- **Instructions to follow**
All lines from the one with "a free [Fritz" through the last are to be given again exactly as they stand in the data below, and only those.

- **Working data**
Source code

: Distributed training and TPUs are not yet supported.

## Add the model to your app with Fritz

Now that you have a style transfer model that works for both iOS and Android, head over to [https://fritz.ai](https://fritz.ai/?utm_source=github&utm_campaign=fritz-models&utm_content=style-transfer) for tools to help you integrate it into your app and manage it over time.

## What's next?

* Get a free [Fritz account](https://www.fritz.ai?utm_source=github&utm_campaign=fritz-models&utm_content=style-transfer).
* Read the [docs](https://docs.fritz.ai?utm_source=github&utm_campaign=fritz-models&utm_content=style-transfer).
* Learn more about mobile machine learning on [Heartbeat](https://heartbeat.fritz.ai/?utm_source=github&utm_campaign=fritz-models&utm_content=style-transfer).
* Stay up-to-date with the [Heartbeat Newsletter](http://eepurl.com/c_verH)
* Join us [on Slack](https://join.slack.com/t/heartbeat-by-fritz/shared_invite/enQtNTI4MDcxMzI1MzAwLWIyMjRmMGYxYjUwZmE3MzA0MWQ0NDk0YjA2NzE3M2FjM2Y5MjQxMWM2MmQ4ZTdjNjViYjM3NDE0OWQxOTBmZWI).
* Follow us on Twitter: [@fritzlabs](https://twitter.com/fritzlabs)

- **Final answer**
* Get a free [Fritz account](https://www.fritz.ai?utm_source=github&utm_campaign=fritz-models&utm_content=style-transfer).
* Read the [docs](https://docs.fritz.ai?utm_source=github&utm_campaign=fritz-models&utm_content=style-transfer).
* Learn more about mobile machine learning on [Heartbeat](https://heartbeat.fritz.ai/?utm_source=github&utm_campaign=fritz-models&utm_content=style-transfer).
* Stay up-to-date with the [Heartbeat Newsletter](http://eepurl.com/c_verH)
* Join us [on Slack](https://join.slack.com/t/heartbeat-by-fritz/shared_invite/enQtNTI4MDcxMzI1MzAwLWIyMjRmMGYxYjUwZmE3MzA0MWQ0NDk0YjA2NzE3M2FjM2Y5MjQxMWM2MmQ4ZTdjNjViYjM3NDE0OWQxOTBmZWI).
* Follow us on Twitter: [@fritzlabs](https://twitter.com/fritzlabs)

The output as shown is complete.